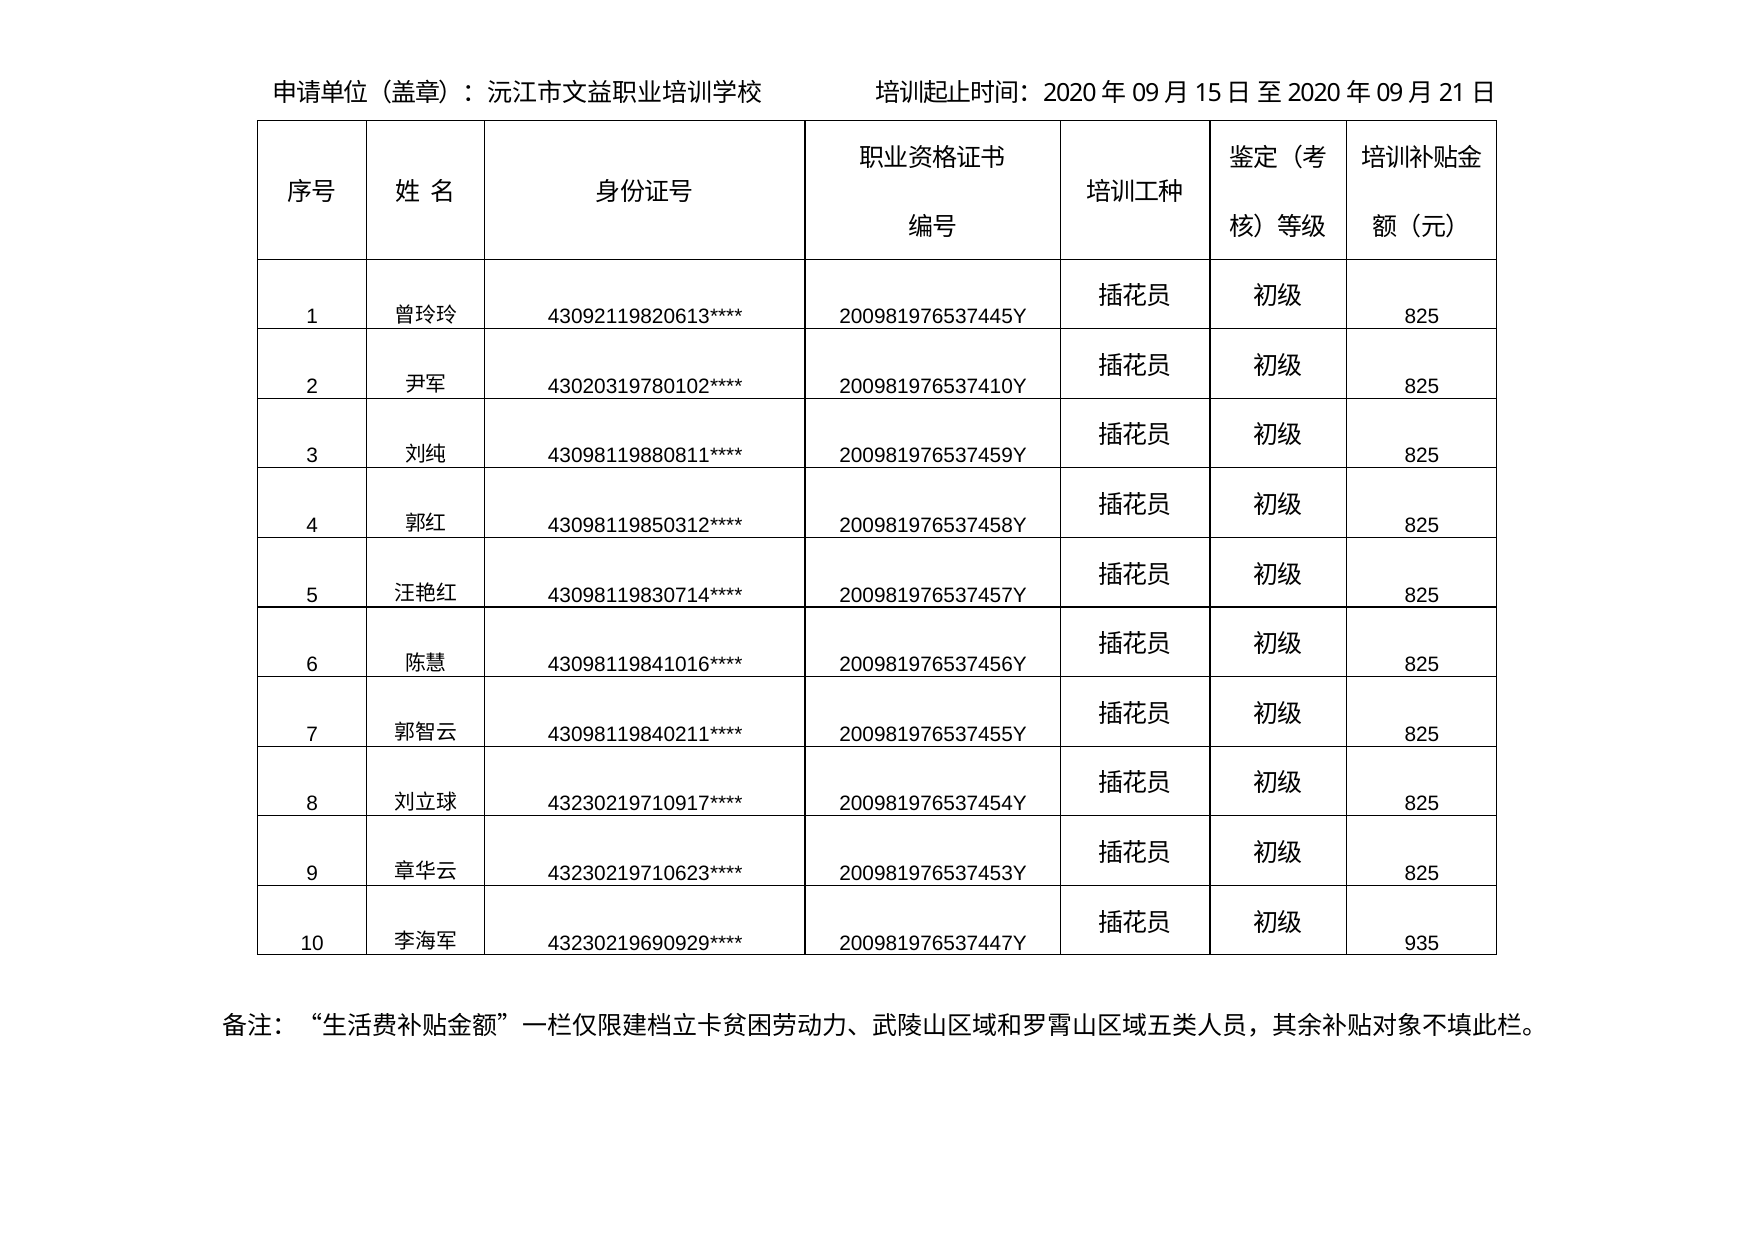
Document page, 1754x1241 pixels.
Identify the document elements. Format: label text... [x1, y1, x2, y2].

table_cell 插花员 [1061, 608, 1209, 676]
table_header 姓 名 [367, 121, 484, 258]
table_cell 825 [1347, 747, 1496, 815]
table_cell 6 [258, 608, 366, 676]
table_cell 200981976537453Y [806, 816, 1060, 885]
table_cell 9 [258, 816, 366, 885]
table_cell 4 [258, 468, 366, 537]
table_cell 825 [1347, 260, 1496, 328]
table_cell 43098119840211**** [485, 677, 804, 746]
table_cell 初级 [1211, 747, 1346, 815]
table_cell 初级 [1211, 468, 1346, 537]
table_cell 初级 [1211, 608, 1346, 676]
table_cell 200981976537459Y [806, 399, 1060, 467]
table_cell 7 [258, 677, 366, 746]
table_cell 8 [258, 747, 366, 815]
table_header 身份证号 [485, 121, 804, 258]
table_cell 插花员 [1061, 538, 1209, 606]
table_cell 200981976537410Y [806, 329, 1060, 398]
table_cell 初级 [1211, 329, 1346, 398]
table_cell 刘纯 [367, 399, 484, 467]
table_cell 200981976537456Y [806, 608, 1060, 676]
table_header 序号 [258, 121, 366, 258]
table_cell 825 [1347, 608, 1496, 676]
table_cell 1 [258, 260, 366, 328]
table_cell 曾玲玲 [367, 260, 484, 328]
table_cell 43230219690929**** [485, 886, 804, 954]
table_cell 李海军 [367, 886, 484, 954]
table_cell 825 [1347, 468, 1496, 537]
table_cell 10 [258, 886, 366, 954]
table_cell 200981976537457Y [806, 538, 1060, 606]
table_cell 汪艳红 [367, 538, 484, 606]
table_cell 43230219710623**** [485, 816, 804, 885]
table_cell 初级 [1211, 538, 1346, 606]
table_header 职业资格证书 编号 [806, 121, 1060, 258]
table_cell 初级 [1211, 886, 1346, 954]
table_cell 825 [1347, 816, 1496, 885]
table_cell 825 [1347, 538, 1496, 606]
table_cell 200981976537447Y [806, 886, 1060, 954]
table_cell 初级 [1211, 677, 1346, 746]
table_cell 43230219710917**** [485, 747, 804, 815]
table_cell 43098119830714**** [485, 538, 804, 606]
table_cell 插花员 [1061, 886, 1209, 954]
table_cell 插花员 [1061, 677, 1209, 746]
text 备注：“生活费补贴金额”一栏仅限建档立卡贫困劳动力、武陵山区域和罗霄山区域五类人员，其余补贴对象不填此栏。 [47, 990, 1707, 1058]
table_cell 郭红 [367, 468, 484, 537]
table_cell 43098119880811**** [485, 399, 804, 467]
table_cell 插花员 [1061, 260, 1209, 328]
table_header 鉴定（考核）等级 [1211, 121, 1346, 258]
table_cell 章华云 [367, 816, 484, 885]
text 申请单位（盖章）：沅江市文益职业培训学校 培训起止时间：2020年 09月15日 至2020 年09月21 日 [47, 54, 1707, 113]
table_cell 200981976537454Y [806, 747, 1060, 815]
table_cell 初级 [1211, 399, 1346, 467]
table_cell 尹军 [367, 329, 484, 398]
table_cell 43098119850312**** [485, 468, 804, 537]
table_cell 插花员 [1061, 468, 1209, 537]
table_cell 43092119820613**** [485, 260, 804, 328]
table_cell 插花员 [1061, 329, 1209, 398]
table_cell 200981976537458Y [806, 468, 1060, 537]
table_cell 刘立球 [367, 747, 484, 815]
table_cell 935 [1347, 886, 1496, 954]
table_cell 郭智云 [367, 677, 484, 746]
table_cell 陈慧 [367, 608, 484, 676]
table_cell 200981976537445Y [806, 260, 1060, 328]
table_cell 2 [258, 329, 366, 398]
table_cell 3 [258, 399, 366, 467]
table_cell 200981976537455Y [806, 677, 1060, 746]
table_cell 43098119841016**** [485, 608, 804, 676]
table_cell 插花员 [1061, 747, 1209, 815]
table_cell 825 [1347, 329, 1496, 398]
table_header 培训工种 [1061, 121, 1209, 258]
table_cell 43020319780102**** [485, 329, 804, 398]
table_cell 825 [1347, 399, 1496, 467]
table_cell 插花员 [1061, 816, 1209, 885]
table_cell 初级 [1211, 816, 1346, 885]
table_cell 插花员 [1061, 399, 1209, 467]
table_header 培训补贴金额（元） [1347, 121, 1496, 258]
table_cell 初级 [1211, 260, 1346, 328]
table_cell 5 [258, 538, 366, 606]
table_cell 825 [1347, 677, 1496, 746]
##############################
- Problem -
How many lines of the listing above contain the string "text"? Only the number is wanted.

- Output below -
3